**Action item**.
The answer must consist only of the lines from the line with "was stained to" to the line with "no significant positivity", both included, exactly as they stand below.

**Saved entries**.
#####
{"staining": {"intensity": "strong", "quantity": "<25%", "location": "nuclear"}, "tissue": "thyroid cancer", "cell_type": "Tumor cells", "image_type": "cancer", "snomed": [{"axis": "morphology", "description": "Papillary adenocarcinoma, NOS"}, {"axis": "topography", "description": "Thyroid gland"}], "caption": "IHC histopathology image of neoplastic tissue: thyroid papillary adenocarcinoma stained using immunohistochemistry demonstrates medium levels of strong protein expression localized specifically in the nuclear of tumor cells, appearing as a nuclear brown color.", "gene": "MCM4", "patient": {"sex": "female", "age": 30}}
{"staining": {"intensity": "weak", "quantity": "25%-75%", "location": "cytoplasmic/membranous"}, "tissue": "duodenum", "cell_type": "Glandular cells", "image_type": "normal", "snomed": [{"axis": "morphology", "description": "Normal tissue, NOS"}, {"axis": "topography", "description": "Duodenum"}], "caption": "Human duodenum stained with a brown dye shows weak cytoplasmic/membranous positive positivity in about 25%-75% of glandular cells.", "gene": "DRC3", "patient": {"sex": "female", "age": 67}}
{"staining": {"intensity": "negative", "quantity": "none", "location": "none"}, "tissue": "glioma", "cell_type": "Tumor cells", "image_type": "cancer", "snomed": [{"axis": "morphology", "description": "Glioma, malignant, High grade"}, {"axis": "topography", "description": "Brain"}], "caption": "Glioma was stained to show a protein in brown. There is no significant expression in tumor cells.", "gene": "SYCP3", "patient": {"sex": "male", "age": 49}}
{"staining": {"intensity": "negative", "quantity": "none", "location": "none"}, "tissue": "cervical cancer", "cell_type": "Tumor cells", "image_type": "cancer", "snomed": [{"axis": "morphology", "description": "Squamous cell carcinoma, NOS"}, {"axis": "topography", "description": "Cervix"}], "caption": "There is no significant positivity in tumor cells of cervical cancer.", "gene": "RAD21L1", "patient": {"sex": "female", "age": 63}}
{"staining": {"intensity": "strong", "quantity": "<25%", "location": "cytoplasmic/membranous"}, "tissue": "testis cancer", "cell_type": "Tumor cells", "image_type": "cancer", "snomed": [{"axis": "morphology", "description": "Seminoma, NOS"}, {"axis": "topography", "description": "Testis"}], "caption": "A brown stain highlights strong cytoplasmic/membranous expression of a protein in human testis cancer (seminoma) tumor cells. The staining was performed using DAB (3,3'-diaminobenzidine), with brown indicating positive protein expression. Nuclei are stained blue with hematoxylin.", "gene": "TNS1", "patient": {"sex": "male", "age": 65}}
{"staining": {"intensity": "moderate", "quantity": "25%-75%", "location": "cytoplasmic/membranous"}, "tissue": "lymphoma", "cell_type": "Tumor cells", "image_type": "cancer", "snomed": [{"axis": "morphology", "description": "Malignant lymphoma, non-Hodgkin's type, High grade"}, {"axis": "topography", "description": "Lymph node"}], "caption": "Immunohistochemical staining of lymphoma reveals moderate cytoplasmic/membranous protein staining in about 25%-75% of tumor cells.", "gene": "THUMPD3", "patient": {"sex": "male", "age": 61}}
#####
**Result of the exercise**.
{"staining": {"intensity": "negative", "quantity": "none", "location": "none"}, "tissue": "glioma", "cell_type": "Tumor cells", "image_type": "cancer", "snomed": [{"axis": "morphology", "description": "Glioma, malignant, High grade"}, {"axis": "topography", "description": "Brain"}], "caption": "Glioma was stained to show a protein in brown. There is no significant expression in tumor cells.", "gene": "SYCP3", "patient": {"sex": "male", "age": 49}}
{"staining": {"intensity": "negative", "quantity": "none", "location": "none"}, "tissue": "cervical cancer", "cell_type": "Tumor cells", "image_type": "cancer", "snomed": [{"axis": "morphology", "description": "Squamous cell carcinoma, NOS"}, {"axis": "topography", "description": "Cervix"}], "caption": "There is no significant positivity in tumor cells of cervical cancer.", "gene": "RAD21L1", "patient": {"sex": "female", "age": 63}}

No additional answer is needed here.